▶ [Stated problem]: Could you write out each line of the items below, from the very first one through the line containing "ഉപദേശിച്ചെങ്കിലും" (that line included), omitting the pictures?

▶ [Source records]:

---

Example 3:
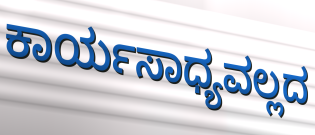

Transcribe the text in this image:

ಕಾರ್ಯಸಾಧ್ಯವಲ್ಲದ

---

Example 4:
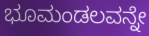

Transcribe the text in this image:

ಭೂಮಂಡಲವನ್ನೇ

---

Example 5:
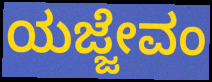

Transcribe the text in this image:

ಯಜ್ಜೇವಂ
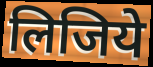
लिजिये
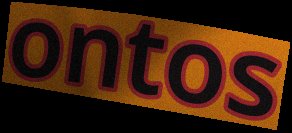
ontos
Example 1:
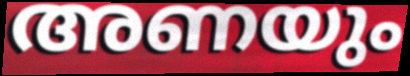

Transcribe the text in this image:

അണയും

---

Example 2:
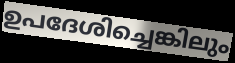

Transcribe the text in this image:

ഉപദേശിച്ചെങ്കിലും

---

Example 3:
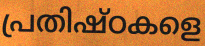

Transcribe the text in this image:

പ്രതിഷ്ഠകളെ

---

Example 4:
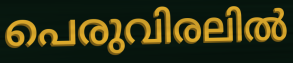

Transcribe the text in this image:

പെരുവിരലിൽ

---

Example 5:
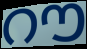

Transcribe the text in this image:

റൗ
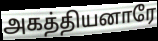
அகத்தியனாரே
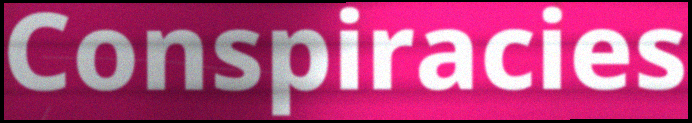
Conspiracies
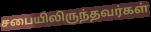
சபையிலிருந்தவர்கள்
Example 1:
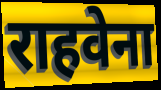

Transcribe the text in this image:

राहवेना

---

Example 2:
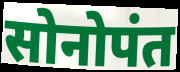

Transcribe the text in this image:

सोनोपंत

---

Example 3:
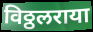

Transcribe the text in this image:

विठ्ठलराया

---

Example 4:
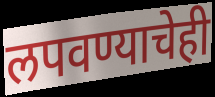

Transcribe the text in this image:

लपवण्याचेही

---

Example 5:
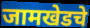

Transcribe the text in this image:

जामखेडचे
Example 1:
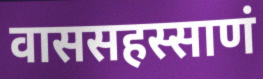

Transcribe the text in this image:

वाससहस्साणं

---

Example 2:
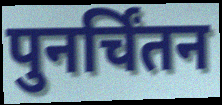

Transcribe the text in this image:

पुनर्चिंतन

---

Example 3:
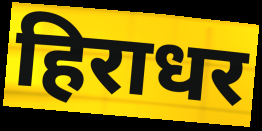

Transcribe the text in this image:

हिराधर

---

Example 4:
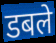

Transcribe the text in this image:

डबले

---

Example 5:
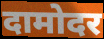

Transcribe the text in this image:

दामोदर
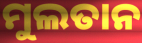
ମୁଲତାନ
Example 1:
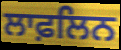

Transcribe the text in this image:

ਲਾਫ਼ਲਿਨ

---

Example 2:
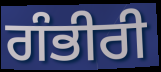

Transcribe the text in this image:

ਗੰਭੀਰੀ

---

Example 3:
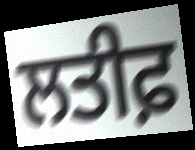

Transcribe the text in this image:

ਲਤੀਫ਼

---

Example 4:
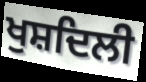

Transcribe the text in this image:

ਖੁਸ਼ਦਿਲੀ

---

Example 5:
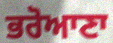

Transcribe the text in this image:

ਭਰੋਆਣਾ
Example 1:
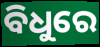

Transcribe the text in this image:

ବିଧୁରେ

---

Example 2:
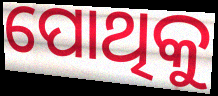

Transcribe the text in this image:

ପୋଥିକୁ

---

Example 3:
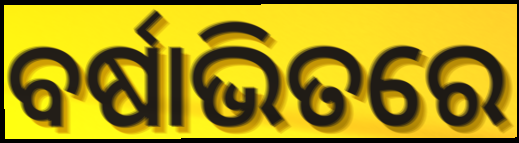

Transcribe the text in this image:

ବର୍ଷାଭିତରେ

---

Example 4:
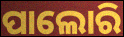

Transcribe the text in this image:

ପାଲୋରି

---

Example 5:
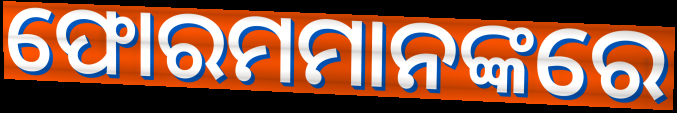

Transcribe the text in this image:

ଫୋରମମାନଙ୍କରେ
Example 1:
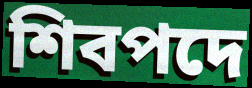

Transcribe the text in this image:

শিবপদে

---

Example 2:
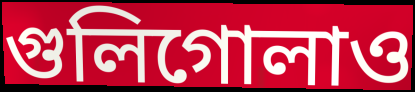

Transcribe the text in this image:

গুলিগোলাও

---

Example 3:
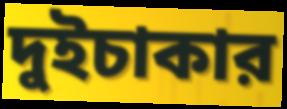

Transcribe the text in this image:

দুইচাকার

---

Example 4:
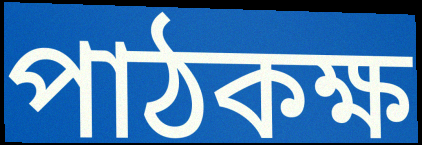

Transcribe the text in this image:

পাঠকক্ষ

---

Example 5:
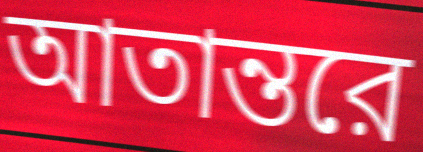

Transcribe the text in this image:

আতান্তরে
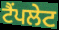
ਟੈਂਪਲੇਟ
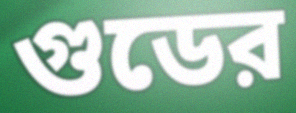
গুডের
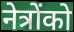
नेत्रोंको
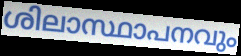
ശിലാസ്ഥാപനവും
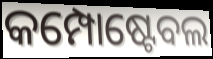
କମ୍ପୋଷ୍ଟେବଲ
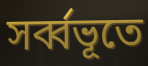
সর্ব্বভূতে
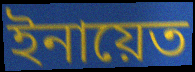
ইনায়েত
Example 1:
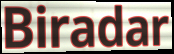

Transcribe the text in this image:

Biradar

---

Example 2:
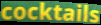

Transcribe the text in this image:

cocktails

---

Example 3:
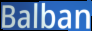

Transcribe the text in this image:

Balban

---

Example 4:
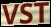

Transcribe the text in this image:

VST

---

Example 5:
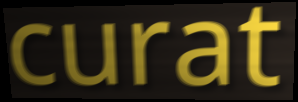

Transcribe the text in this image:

curat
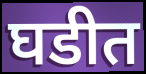
घडीत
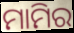
ମାମିର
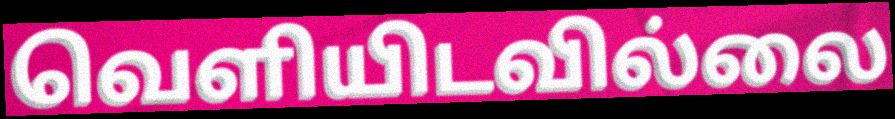
வெளியிடவில்லை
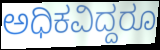
ಅಧಿಕವಿದ್ದರೂ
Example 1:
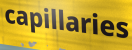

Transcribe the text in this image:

capillaries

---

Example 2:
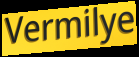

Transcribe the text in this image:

Vermilye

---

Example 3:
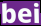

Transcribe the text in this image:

bei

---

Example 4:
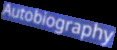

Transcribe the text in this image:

Autobiography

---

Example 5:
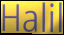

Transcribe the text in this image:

Halil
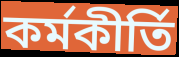
কর্মকীর্তি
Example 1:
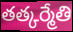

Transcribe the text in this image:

తత్కర్మేతి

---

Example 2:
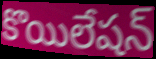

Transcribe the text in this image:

కొయిలేషన్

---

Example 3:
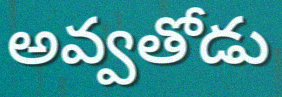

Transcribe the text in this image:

అవ్వతోడు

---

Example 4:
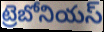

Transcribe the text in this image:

ట్రెబోనియస్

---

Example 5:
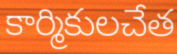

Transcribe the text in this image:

▶ [Task solution]:
---

Example 3:

Transcribe the text in this image:

ಕಾರ್ಯಸಾಧ್ಯವಲ್ಲದ

---

Example 4:

Transcribe the text in this image:

ಭೂಮಂಡಲವನ್ನೇ

---

Example 5:

Transcribe the text in this image:

ಯಜ್ಜೇವಂ
लिजिये
ontos
Example 1:

Transcribe the text in this image:

അണയും

---

Example 2:

Transcribe the text in this image:

ഉപദേശിച്ചെങ്കിലും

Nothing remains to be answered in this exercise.